Economic Outlook for China
By Naomi Rovnick
LONDON (Reuters) – China still faces a challenging economic situation, and it is hard to maintain a positive outlook for the world's second-biggest economy, according to Sonja Laud, Chief Investment Officer at Legal & General (LON:LGEN) Investment Management.
China plans to implement an "appropriately loose" monetary policy in the coming year, marking the first easing in approximately 14 years. This will be coupled with a more proactive fiscal policy aimed at stimulating economic growth, as reported by the Politburo on Monday.
Laud stated, "You can't really stimulate away the excess in real estate that has been built over decades." She emphasized that the domestic consumer cannot offset the ongoing weakness in the real estate sector, while also referencing potential U.S. tariffs as additional challenges. "We're not too positive on this," she added.
China's economy has struggled throughout the year, prompting policymakers to take action in September. The central bank announced its most aggressive monetary easing since the pandemic, which included cutting interest rates and injecting 1 trillion yuan ($140 billion) into the financial system, among other measures.
The recent election of Donald Trump poses further challenges, particularly with his proposal for an additional 10% tariff on imports from China.

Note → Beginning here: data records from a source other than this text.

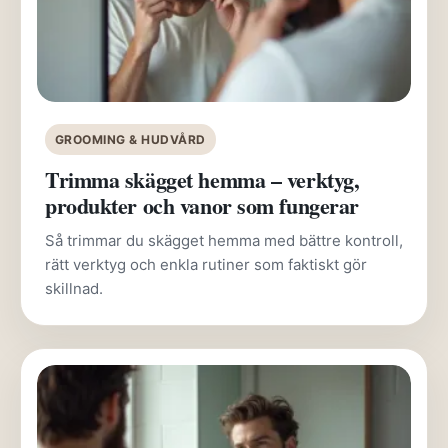
GROOMING & HUDVÅRD
Trimma skägget hemma – verktyg,
produkter och vanor som fungerar
Så trimmar du skägget hemma med bättre kontroll,
rätt verktyg och enkla rutiner som faktiskt gör
skillnad.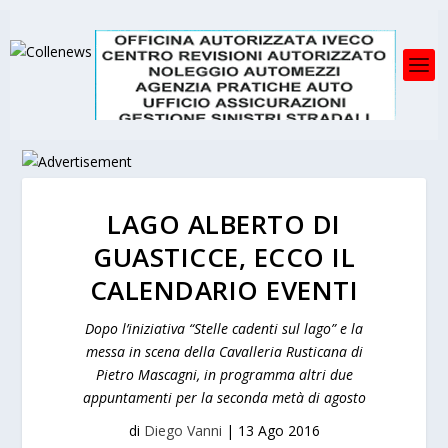
LAGO ALBERTO DI
GUASTICCE, ECCO IL
CALENDARIO EVENTI
Dopo l’iniziativa “Stelle cadenti sul lago” e la
messa in scena della Cavalleria Rusticana di
Pietro Mascagni, in programma altri due
appuntamenti per la seconda metà di agosto
di
Diego Vanni
|
13 Ago 2016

In a separate comment, Laud noted that UK gilts present good value, especially since the UK budget has been absorbed by the markets and the Bank of England is likely to continue lowering interest rates. Legal & General Investment Management oversees over $1 trillion in assets.
This year, Britain's government bond market has lagged behind its peers, with yields on 10-year gilts rising roughly 75 basis points. In contrast, U.S. yields have increased by 29 basis points, and German bonds have only risen 7 basis points.
Regarding Europe, Laud pointed out the difficulty in positioning investments amid escalating political uncertainty in France and Germany, the two largest economies in the eurozone. Germany is anticipated to hold a snap election in February, while France is experiencing its second political crisis within six months.
When discussing the United States, Laud highlighted the inflationary impact of potential U.S. tariffs, suggesting that markets may reconsider their expectations for Federal Reserve rate cuts next year.